Data extracted from a collection
- - - - -

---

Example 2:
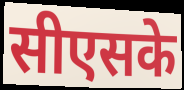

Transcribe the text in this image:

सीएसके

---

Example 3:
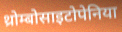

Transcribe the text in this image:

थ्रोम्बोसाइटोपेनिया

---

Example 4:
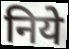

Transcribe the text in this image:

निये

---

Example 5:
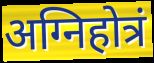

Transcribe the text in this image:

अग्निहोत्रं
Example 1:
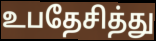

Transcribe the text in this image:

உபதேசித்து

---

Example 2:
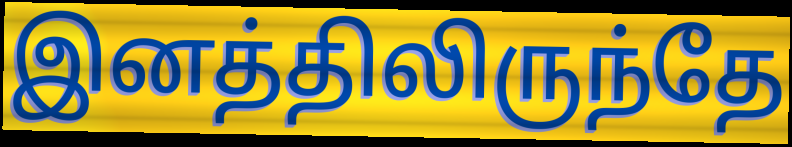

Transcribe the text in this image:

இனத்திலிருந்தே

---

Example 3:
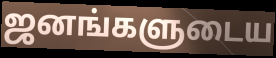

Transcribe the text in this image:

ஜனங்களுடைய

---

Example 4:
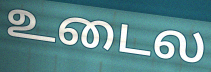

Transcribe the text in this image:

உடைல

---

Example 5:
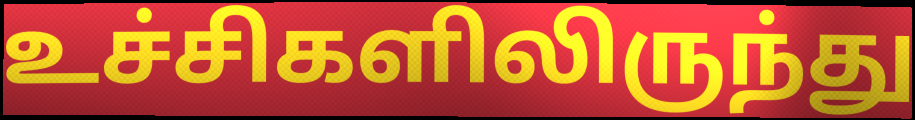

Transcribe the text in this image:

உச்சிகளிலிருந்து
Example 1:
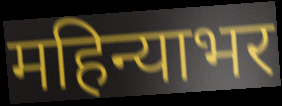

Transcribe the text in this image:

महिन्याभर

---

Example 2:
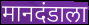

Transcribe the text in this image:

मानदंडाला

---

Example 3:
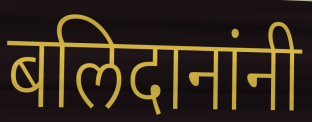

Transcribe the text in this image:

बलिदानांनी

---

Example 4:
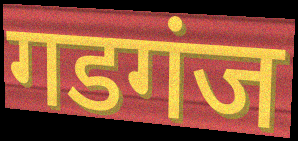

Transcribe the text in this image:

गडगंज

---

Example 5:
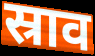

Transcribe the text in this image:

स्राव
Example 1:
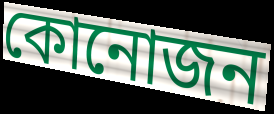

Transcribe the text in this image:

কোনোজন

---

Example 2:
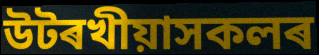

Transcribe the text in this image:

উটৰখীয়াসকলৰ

- - - - -

What you are asked to do: Exactly what appears in the records above must be returned, apart from the pictures.

Exercise response:
---

Example 2:

Transcribe the text in this image:

सीएसके

---

Example 3:

Transcribe the text in this image:

थ्रोम्बोसाइटोपेनिया

---

Example 4:

Transcribe the text in this image:

निये

---

Example 5:

Transcribe the text in this image:

अग्निहोत्रं
Example 1:

Transcribe the text in this image:

உபதேசித்து

---

Example 2:

Transcribe the text in this image:

இனத்திலிருந்தே

---

Example 3:

Transcribe the text in this image:

ஜனங்களுடைய

---

Example 4:

Transcribe the text in this image:

உடைல

---

Example 5:

Transcribe the text in this image:

உச்சிகளிலிருந்து
Example 1:

Transcribe the text in this image:

महिन्याभर

---

Example 2:

Transcribe the text in this image:

मानदंडाला

---

Example 3:

Transcribe the text in this image:

बलिदानांनी

---

Example 4:

Transcribe the text in this image:

गडगंज

---

Example 5:

Transcribe the text in this image:

स्राव
Example 1:

Transcribe the text in this image:

কোনোজন

---

Example 2:

Transcribe the text in this image:

উটৰখীয়াসকলৰ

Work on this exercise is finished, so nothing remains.